What to do: Return the full listing unchanged, excluding any images it contains.

Data:
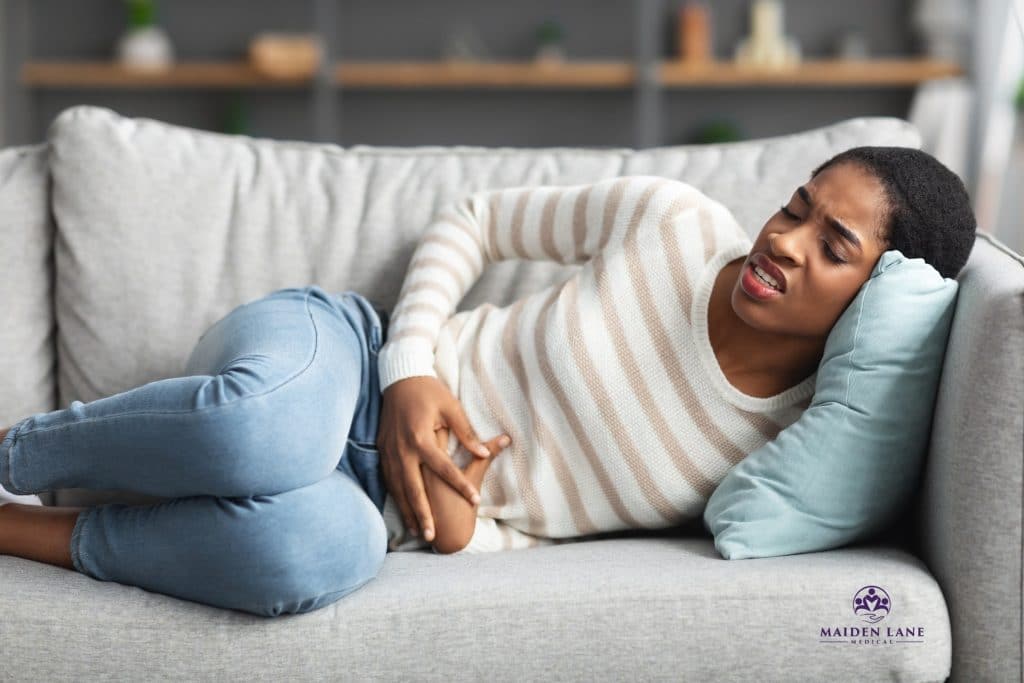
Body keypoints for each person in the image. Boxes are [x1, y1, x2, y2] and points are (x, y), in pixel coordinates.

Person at [0, 146, 976, 616]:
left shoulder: (774, 455)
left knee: (303, 559)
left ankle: (16, 526)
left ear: (877, 294)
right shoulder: (671, 224)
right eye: (794, 206)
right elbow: (475, 219)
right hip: (339, 354)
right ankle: (14, 454)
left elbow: (557, 522)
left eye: (831, 244)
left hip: (378, 508)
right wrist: (409, 371)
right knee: (262, 433)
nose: (782, 240)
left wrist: (469, 533)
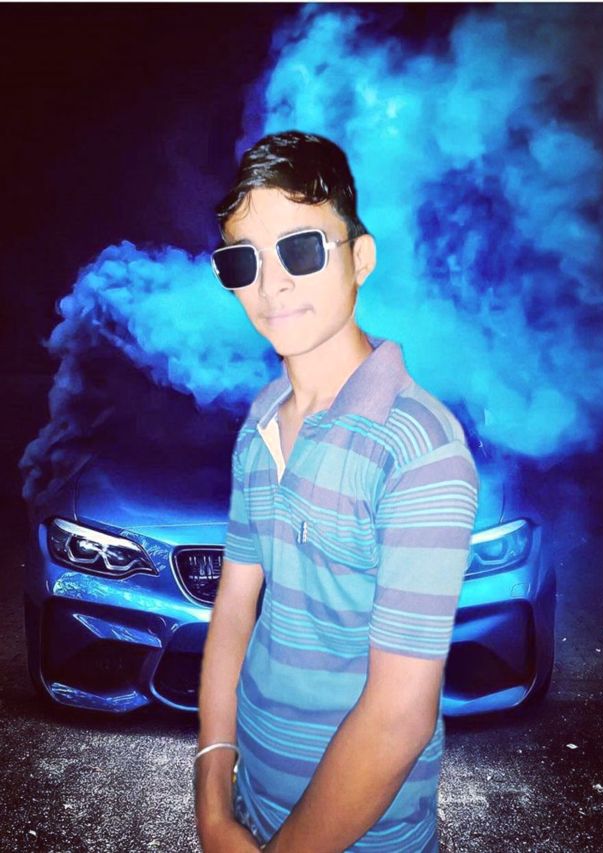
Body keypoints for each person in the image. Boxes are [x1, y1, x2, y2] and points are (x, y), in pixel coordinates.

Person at [195, 130, 479, 853]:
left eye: (300, 249)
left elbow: (399, 717)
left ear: (361, 259)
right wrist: (213, 797)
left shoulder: (419, 446)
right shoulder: (262, 419)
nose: (272, 284)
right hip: (249, 808)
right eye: (243, 260)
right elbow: (234, 611)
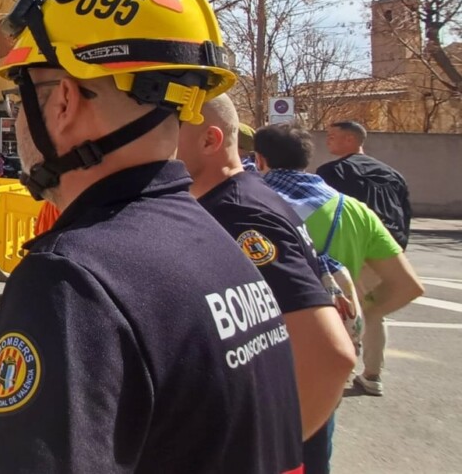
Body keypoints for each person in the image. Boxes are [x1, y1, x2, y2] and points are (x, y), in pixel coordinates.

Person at [0, 0, 304, 473]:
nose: (16, 120)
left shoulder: (72, 279)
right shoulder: (218, 243)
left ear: (64, 101)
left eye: (19, 100)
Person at [176, 95, 356, 472]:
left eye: (168, 130)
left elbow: (332, 355)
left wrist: (272, 452)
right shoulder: (243, 197)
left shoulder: (238, 214)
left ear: (209, 140)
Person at [254, 123, 425, 399]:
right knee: (322, 419)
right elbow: (408, 286)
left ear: (260, 160)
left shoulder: (247, 204)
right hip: (331, 350)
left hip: (266, 352)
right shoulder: (357, 210)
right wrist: (364, 312)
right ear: (305, 159)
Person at [318, 121, 413, 250]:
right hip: (392, 241)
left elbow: (323, 211)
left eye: (331, 137)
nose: (327, 141)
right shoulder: (394, 174)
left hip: (354, 244)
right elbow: (405, 213)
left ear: (349, 139)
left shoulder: (333, 171)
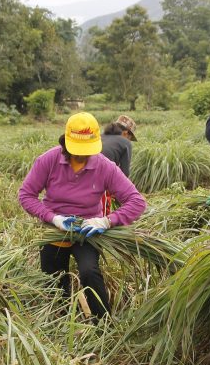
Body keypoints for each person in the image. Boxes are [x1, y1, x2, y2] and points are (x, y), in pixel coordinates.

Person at [19, 112, 146, 319]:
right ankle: (60, 320)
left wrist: (106, 221)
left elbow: (136, 202)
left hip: (87, 230)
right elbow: (26, 195)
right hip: (54, 231)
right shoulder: (49, 160)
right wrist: (53, 218)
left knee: (89, 272)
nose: (82, 155)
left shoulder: (104, 166)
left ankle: (103, 323)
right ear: (66, 142)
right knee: (54, 280)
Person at [100, 115, 138, 214]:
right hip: (101, 179)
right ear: (126, 133)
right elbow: (125, 173)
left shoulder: (100, 136)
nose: (129, 140)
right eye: (130, 137)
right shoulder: (125, 142)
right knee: (101, 213)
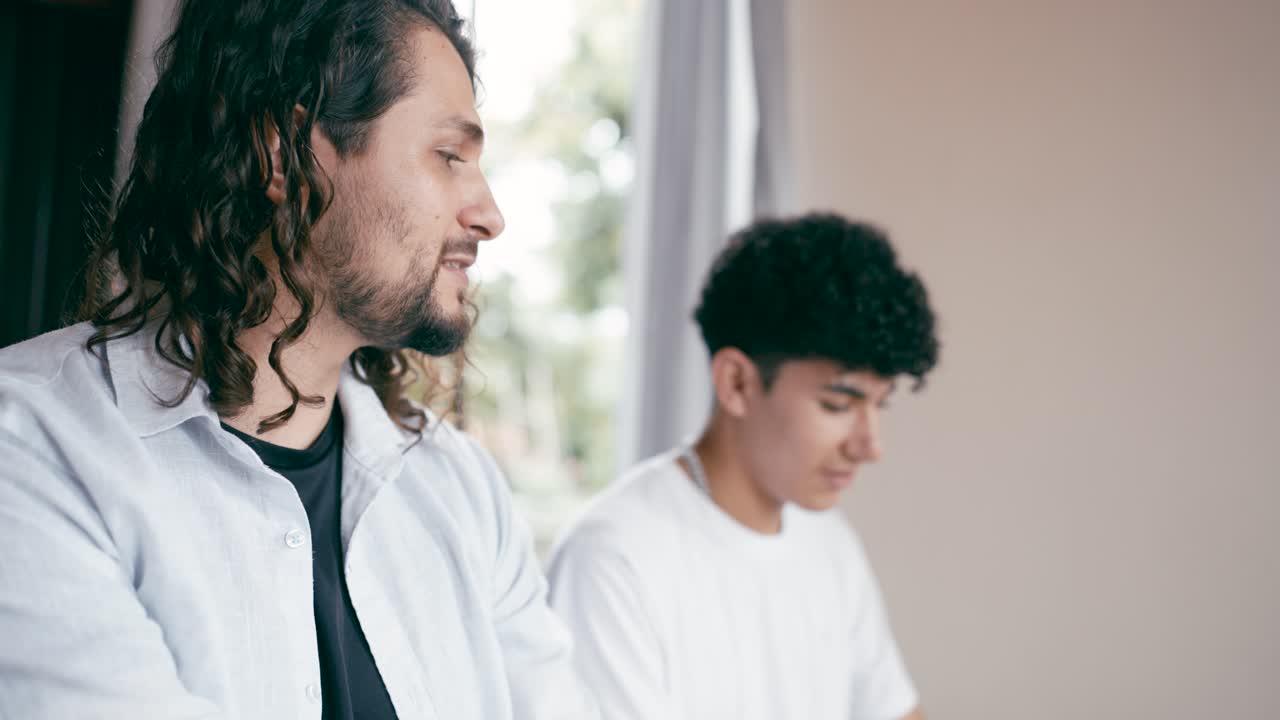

Task response:
Body keypoints for each person in the image. Boxes are [x1, y1, x2, y2] and points are (x, y), in pixel coordinates.

Person at [0, 146, 976, 616]:
left shoulder: (774, 455)
left knee: (303, 559)
left ankle: (16, 526)
left ear: (877, 294)
right shoulder: (671, 224)
right eye: (794, 206)
right elbow: (475, 219)
right hip: (339, 354)
right ankle: (14, 454)
left elbow: (557, 522)
left eye: (831, 244)
left hip: (378, 508)
right wrist: (409, 371)
right knee: (262, 433)
nose: (782, 240)
left wrist: (469, 533)
Body keypoints for each person in the image. Boxes are [x1, y1, x2, y2] and points are (x, y), in pixel coordinates.

Person at [195, 130, 479, 853]:
left eye: (300, 249)
left elbow: (399, 717)
left ear: (361, 259)
right wrist: (213, 797)
left shoulder: (419, 446)
right shoulder: (262, 419)
nose: (272, 284)
right hip: (249, 808)
right eye: (243, 260)
right elbow: (234, 611)
Body keypoints for each person in the image. Boxes are [x1, y1, x2, y2] and points are (x, y), in pixel coordinates.

Person at [0, 0, 304, 473]:
nose: (16, 120)
left shoulder: (72, 279)
right shoulder: (218, 243)
left ear: (64, 101)
left eye: (19, 100)
Person at [176, 95, 356, 472]:
left eye: (168, 130)
left elbow: (332, 355)
left wrist: (272, 452)
right shoulder: (243, 197)
left shoulder: (238, 214)
left ear: (209, 140)
Person at [254, 123, 425, 399]:
right knee: (322, 419)
right elbow: (408, 286)
left ear: (260, 160)
left shoulder: (247, 204)
right hip: (331, 350)
left hip: (266, 352)
right shoulder: (357, 210)
right wrist: (364, 312)
right ear: (305, 159)
Person at [318, 121, 413, 250]:
right hip: (392, 241)
left elbow: (323, 211)
left eye: (331, 137)
nose: (327, 141)
right shoulder: (394, 174)
left hip: (354, 244)
right elbow: (405, 213)
left ear: (349, 139)
left shoulder: (333, 171)
Body keypoints for each person in the image. Boxes are [x1, y1, x2, y2] and points are (x, y), in pixel coordinates.

Person at [19, 112, 146, 319]:
right ankle: (60, 320)
left wrist: (106, 221)
left elbow: (136, 202)
left hip: (87, 230)
right elbow: (26, 195)
right hip: (54, 231)
right shoulder: (49, 160)
right wrist: (53, 218)
left knee: (89, 272)
nose: (82, 155)
left shoulder: (104, 166)
left ankle: (103, 323)
right ear: (66, 142)
right knee: (54, 280)
Person at [100, 115, 138, 214]:
right hip: (101, 179)
right ear: (126, 133)
right elbow: (125, 173)
left shoulder: (100, 136)
nose: (129, 140)
right eye: (130, 137)
right shoulder: (125, 142)
right knee: (101, 213)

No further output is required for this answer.